A contradição de que fala o art.410º, nº2, al.b) do CPP é, pois, uma contradição entre os fundamentos da decisão ou entre estes e a própria decisão, nunca entre os meios probatórios em si mesmo considerados, ou entre a convicção formada pelo tribunal e aquela que, segundo o recorrente, devia prevalecer face às provas produzidas, e verifica-se quando, analisada a matéria de facto, se chegue a conclusões antagónicas entre si e que não possam ser ultrapassadas, ou seja, quando se dá por provado e como não provado o mesmo facto, quando se afirma e se nega a mesma coisa, ao mesmo tempo, ou quando simultaneamente se dão como provados factos contraditórios ou quando a contradição se estabelece entre a fundamentação probatória da matéria de facto, sendo ainda de considerar a existência de contradição entre a fundamentação e a decisão.

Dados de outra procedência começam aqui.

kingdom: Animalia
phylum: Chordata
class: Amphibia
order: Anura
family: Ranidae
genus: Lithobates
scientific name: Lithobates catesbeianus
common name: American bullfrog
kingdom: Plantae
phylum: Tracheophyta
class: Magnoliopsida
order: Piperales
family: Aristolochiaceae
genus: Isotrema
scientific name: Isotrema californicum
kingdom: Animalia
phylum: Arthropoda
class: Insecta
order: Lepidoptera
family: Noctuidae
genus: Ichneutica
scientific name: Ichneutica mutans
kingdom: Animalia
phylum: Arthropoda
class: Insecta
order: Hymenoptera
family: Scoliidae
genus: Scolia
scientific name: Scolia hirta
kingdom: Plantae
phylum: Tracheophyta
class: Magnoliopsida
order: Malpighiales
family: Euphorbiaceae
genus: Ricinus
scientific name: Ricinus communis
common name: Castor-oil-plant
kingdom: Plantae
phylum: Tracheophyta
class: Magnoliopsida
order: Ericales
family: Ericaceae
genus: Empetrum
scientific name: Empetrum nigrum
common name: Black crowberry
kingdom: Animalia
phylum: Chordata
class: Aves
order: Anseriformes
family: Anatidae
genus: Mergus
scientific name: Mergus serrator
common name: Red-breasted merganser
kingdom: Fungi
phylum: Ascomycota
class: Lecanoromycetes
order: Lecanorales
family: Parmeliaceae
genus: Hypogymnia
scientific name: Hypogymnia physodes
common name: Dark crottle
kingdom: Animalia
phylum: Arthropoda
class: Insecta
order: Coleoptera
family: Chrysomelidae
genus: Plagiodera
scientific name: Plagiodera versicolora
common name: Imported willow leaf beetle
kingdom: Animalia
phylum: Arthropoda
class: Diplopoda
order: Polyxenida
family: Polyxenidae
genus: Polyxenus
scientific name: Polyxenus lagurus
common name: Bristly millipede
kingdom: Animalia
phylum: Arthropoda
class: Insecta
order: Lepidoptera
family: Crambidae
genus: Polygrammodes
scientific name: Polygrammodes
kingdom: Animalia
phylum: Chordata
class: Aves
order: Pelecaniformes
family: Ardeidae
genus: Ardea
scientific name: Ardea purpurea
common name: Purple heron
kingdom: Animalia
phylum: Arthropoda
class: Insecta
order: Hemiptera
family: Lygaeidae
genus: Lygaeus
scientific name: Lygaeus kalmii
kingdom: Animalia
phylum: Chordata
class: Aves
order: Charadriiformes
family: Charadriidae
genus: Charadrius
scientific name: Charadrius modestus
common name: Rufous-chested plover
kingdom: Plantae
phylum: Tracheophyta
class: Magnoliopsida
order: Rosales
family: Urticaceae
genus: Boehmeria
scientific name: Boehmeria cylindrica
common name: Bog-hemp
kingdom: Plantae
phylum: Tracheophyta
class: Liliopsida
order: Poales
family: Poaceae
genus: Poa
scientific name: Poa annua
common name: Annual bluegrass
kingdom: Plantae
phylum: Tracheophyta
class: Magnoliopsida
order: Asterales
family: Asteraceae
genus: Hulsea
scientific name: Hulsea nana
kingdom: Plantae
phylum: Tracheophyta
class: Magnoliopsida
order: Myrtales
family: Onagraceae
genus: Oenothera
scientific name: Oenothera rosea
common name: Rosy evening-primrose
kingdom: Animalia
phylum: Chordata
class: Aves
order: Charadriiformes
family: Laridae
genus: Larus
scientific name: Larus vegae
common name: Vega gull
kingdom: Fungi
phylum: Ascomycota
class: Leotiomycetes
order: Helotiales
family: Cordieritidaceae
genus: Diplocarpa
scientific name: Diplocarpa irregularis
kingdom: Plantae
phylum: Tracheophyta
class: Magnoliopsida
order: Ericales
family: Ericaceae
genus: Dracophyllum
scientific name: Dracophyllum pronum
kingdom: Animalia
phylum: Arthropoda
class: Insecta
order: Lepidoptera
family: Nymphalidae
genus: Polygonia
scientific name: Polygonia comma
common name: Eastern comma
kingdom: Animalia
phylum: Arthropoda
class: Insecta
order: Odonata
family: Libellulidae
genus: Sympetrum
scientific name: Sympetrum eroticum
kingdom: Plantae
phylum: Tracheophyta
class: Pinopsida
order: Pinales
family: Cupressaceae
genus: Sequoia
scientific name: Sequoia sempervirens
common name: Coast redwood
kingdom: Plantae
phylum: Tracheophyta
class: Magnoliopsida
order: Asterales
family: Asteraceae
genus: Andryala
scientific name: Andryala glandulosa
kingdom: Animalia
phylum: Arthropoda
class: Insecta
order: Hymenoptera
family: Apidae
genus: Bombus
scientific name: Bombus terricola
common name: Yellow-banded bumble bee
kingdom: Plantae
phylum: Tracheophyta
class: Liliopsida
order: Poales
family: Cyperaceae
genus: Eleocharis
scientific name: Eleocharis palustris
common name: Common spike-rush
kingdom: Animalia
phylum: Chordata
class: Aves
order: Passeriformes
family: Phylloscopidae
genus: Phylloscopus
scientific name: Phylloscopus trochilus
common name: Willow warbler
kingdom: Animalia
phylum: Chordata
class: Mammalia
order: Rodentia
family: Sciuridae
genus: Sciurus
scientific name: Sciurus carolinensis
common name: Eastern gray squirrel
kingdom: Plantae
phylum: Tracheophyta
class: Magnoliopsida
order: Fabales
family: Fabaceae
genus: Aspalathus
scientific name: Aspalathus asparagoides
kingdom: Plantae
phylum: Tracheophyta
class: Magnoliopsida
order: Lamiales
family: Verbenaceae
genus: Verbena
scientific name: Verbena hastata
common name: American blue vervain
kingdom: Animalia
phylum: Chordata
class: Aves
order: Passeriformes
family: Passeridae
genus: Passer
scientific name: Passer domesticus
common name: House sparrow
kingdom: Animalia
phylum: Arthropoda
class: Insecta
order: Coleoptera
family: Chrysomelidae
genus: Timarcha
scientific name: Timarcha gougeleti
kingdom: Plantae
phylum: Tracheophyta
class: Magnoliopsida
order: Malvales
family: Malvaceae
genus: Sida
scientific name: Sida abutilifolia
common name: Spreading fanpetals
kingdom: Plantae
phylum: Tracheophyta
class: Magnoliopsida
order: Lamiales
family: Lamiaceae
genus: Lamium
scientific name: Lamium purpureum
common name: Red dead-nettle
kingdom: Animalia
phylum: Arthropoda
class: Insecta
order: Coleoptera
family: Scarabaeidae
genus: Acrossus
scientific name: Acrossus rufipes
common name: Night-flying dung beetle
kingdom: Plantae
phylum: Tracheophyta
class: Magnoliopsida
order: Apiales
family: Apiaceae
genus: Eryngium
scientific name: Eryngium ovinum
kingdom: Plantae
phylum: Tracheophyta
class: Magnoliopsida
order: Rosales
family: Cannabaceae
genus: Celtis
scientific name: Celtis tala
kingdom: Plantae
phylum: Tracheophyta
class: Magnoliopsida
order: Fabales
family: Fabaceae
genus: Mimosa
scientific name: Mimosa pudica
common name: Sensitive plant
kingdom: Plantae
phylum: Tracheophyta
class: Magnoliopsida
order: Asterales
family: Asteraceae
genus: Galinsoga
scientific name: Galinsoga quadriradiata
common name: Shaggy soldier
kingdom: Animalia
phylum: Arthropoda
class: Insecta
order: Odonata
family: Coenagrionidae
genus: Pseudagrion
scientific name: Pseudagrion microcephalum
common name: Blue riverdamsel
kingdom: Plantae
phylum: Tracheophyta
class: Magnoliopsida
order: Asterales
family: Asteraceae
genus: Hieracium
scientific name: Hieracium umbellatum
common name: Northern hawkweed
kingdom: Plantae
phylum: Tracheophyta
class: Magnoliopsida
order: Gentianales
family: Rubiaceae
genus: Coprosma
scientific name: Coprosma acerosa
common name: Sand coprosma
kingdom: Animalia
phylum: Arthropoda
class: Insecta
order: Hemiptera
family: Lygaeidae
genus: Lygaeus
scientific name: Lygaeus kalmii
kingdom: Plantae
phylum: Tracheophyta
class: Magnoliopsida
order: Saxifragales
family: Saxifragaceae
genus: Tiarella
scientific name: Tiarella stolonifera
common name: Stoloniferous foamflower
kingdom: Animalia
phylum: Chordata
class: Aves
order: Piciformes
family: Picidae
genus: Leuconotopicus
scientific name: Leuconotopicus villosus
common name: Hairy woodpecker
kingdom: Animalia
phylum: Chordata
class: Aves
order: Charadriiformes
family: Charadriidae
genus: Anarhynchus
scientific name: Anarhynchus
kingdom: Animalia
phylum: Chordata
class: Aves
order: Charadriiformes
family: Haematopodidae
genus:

Consiste, pois, na incompatibilidade, insuscetível de ser ultrapassada através da própria decisão recorrida, entre os factos provados, entre estes e os não provados ou entre a fundamentação e a decisão, e, como tem esclarecido o Supremo Tribunal «só se verifica quando, de acordo com um raciocínio lógico, for de concluir que a fundamentação, não só não justifica como impõe uma decisão contrária ou, quando, segundo o mesmo tipo de raciocínio, se concluir que a decisão não resulta suficientemente esclarecida, dada a colisão entre os fundamentos invocados» (cfr. Ac. do STJ de 17-12-2014 (Processo 937/12.4JAPRT.P1.S1 - Isabel São Marcos).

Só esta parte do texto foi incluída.